Pikachu
Pokébip Pokédex Espace Membre
Inscription

Chimères et patchworks [recueil d'OS] de Srithanio



Retour à la liste des chapitres

Informations

» Auteur : Srithanio - Voir le profil
» Créé le 16/10/2011 à 19:33
» Dernière mise à jour le 10/12/2012 à 21:35

» Mots-clés :   Absence de combats   Absence de poké balls   One-shot

Si vous trouvez un contenu choquant cliquez ici :


Largeur      
L'affaire est dans le sac
Il le distinguait nettement dans son viseur, très occupé à faire sa toilette dans le ruisseau maigrelet. Il venait de s'asperger entièrement ; des gouttes d'eau lui dégoulinaient le long du bec avant de s'abattre dans le mince filet d'eau, étincelantes parcelles de diamant dans la froideur de l'hiver. Le volatile ne se doutait absolument pas de sa présence

Cela faisait plusieurs heures que le braconnier le pistait à travers cette forêt gelée, ce cadoizo, et enfin il l'avait dans sa ligne de mire. Un frisson de plaisir le parcourut à l'idée de contempler ainsi sa cible, tenant sa vie au bout de son canon.

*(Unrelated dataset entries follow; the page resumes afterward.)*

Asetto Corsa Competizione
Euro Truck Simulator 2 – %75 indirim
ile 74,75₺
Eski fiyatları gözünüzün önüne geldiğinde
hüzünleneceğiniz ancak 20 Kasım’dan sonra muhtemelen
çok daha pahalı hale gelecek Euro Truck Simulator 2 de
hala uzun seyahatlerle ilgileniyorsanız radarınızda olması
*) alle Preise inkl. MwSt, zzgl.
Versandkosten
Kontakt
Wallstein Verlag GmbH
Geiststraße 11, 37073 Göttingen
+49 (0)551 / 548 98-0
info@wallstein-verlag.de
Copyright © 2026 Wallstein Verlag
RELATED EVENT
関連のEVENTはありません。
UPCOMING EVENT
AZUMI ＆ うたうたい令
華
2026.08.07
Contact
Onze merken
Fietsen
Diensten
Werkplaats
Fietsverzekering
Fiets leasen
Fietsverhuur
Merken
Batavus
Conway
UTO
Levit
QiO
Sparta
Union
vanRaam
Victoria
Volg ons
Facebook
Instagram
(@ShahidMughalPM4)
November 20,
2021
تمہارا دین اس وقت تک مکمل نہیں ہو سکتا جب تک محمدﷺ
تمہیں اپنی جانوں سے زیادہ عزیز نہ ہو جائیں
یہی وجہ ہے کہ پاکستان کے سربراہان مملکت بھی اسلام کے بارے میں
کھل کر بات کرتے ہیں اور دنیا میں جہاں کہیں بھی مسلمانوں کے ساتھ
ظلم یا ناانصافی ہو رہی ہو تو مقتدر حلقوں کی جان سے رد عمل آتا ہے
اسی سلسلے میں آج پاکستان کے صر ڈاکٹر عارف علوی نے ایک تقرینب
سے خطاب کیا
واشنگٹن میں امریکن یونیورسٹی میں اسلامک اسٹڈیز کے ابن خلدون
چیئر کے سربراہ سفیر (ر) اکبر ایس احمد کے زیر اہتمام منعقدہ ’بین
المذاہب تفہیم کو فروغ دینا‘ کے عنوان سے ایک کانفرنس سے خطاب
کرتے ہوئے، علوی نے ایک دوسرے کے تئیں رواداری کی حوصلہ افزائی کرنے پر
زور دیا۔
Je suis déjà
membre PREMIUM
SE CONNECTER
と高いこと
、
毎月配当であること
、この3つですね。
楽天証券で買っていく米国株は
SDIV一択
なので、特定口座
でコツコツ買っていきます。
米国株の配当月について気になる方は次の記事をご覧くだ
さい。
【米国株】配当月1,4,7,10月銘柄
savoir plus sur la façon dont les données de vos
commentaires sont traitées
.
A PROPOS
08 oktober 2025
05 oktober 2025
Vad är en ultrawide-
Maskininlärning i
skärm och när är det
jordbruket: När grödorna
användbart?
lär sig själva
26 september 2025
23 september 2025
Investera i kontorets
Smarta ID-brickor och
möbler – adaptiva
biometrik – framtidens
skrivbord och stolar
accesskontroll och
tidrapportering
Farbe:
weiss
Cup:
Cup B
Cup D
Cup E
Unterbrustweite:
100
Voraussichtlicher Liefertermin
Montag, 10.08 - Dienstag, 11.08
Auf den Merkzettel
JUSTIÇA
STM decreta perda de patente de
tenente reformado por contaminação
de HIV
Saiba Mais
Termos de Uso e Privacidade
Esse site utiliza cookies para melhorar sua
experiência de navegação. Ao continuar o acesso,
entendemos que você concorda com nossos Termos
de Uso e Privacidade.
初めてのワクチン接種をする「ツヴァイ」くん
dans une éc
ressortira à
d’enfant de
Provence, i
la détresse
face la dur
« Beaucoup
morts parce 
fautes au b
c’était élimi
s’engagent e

Il lui arrivait parfois de traquer pour le simple plaisir une créature. Passer de longues heures ou journées à suivre à la trace un animal, à chercher ses quelques empreintes de pattes dans les parties molles de la terre, à supposer son itinéraire à partir de maigres fougères foulées au sol, à retrouver ses crottes dissimulées, tout ça pour pouvoir espérer le contempler quelques instants dans le frêle cercle de son viseur. Dans ces moments-là, l'homme sentait l'adrénaline parcourir son corps entier et enflammer ses nerfs, lui donnant l'impression que l'univers entier s'arrêtait et attendait son verdict pour continuer à tourner. Victime ou rescapé, bête insouciante ou cadavre immobile, à lui de décider.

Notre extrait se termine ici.